Suar, Rasa Takut dan Tonarigumi
Salah satu hal yang seringkali membuat saya merasa tidak
adil terhadap Suar karena ia seingatku belum terlalu banyak menjadi tema
tulisan-tulisan kami –bersama Ibunya maha- di blog yang kini telah berganti
nama menjadi keluargaketjil ini. Padahal dibanding maha, Suar lebih banyak
memiliki sisi yang harusnya menjadi topik-topik tulisan kami. Dengan
mobilitasnya yang super duper luar biasa harusnya kisah-kisah bertajuk “Sepuluh
Aksi Berbahaya a la Suar”, “Lima Benda Yang Harus Kau Jauhkan Ketika Suar Di
Dekatmu”, atau “Mengapa Kami Selalu Bersuara Dengan Nada 7 Oktaf Kepada Suar”

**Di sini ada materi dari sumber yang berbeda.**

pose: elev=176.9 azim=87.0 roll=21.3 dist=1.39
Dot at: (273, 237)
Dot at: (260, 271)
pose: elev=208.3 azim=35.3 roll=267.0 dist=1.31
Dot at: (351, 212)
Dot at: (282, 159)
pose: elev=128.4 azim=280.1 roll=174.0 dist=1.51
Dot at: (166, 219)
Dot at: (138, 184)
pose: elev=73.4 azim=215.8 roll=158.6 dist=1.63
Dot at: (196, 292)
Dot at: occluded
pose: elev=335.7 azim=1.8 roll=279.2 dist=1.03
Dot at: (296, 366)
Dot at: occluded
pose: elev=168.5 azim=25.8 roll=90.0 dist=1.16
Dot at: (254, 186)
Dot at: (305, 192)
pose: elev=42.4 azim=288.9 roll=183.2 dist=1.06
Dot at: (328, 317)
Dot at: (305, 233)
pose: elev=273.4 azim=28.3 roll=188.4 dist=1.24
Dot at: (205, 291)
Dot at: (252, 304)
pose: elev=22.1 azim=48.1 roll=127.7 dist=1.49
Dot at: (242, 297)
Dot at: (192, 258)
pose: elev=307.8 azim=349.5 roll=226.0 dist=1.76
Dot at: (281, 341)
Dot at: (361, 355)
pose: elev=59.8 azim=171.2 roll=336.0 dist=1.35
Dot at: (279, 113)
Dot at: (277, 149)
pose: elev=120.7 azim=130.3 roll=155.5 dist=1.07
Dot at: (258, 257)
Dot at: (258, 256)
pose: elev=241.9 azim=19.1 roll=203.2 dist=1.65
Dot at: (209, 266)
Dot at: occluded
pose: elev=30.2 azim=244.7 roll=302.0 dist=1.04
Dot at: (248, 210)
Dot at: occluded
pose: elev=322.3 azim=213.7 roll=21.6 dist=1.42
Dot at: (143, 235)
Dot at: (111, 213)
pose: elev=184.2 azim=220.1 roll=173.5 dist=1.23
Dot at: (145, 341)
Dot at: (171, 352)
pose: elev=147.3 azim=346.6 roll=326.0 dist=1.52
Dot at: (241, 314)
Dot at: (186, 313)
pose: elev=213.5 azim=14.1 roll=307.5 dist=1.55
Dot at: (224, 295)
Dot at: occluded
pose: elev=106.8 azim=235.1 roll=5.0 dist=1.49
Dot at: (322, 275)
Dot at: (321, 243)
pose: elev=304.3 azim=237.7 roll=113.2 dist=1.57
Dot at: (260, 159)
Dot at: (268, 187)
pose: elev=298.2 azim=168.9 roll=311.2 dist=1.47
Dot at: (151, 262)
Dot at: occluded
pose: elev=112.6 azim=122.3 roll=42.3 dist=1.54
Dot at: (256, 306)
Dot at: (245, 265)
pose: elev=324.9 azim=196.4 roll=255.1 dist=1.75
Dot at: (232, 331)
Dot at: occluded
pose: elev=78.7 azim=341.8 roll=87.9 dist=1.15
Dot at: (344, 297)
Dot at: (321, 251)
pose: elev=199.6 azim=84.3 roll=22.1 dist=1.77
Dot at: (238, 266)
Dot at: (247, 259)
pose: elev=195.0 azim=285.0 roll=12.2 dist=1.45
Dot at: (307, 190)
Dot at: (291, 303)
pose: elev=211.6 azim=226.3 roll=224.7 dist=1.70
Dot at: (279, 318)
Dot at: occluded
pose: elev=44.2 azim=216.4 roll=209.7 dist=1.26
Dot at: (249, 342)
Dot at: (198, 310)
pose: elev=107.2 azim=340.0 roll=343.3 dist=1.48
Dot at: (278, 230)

sudah harus nangkring manis di blog keluarga ini. Tapi Suar
sepertinya tak seberuntung ketika maha seumurnya dulu. Saat itu, khususnya
saya, sedang dalam masa produktif menulis sehingga tingkah laku maha seminor apa pun akan menjadi
tema menarik untuk ditulis.
Tapi niatan untuk mulai menuliskan kisah Suar tentu tak
pernah saya kubur ditengah rasa frustrasi saya yang tak kunjung menemukan
semangat untuk kembali menjadi kontributor aktif di blog ini.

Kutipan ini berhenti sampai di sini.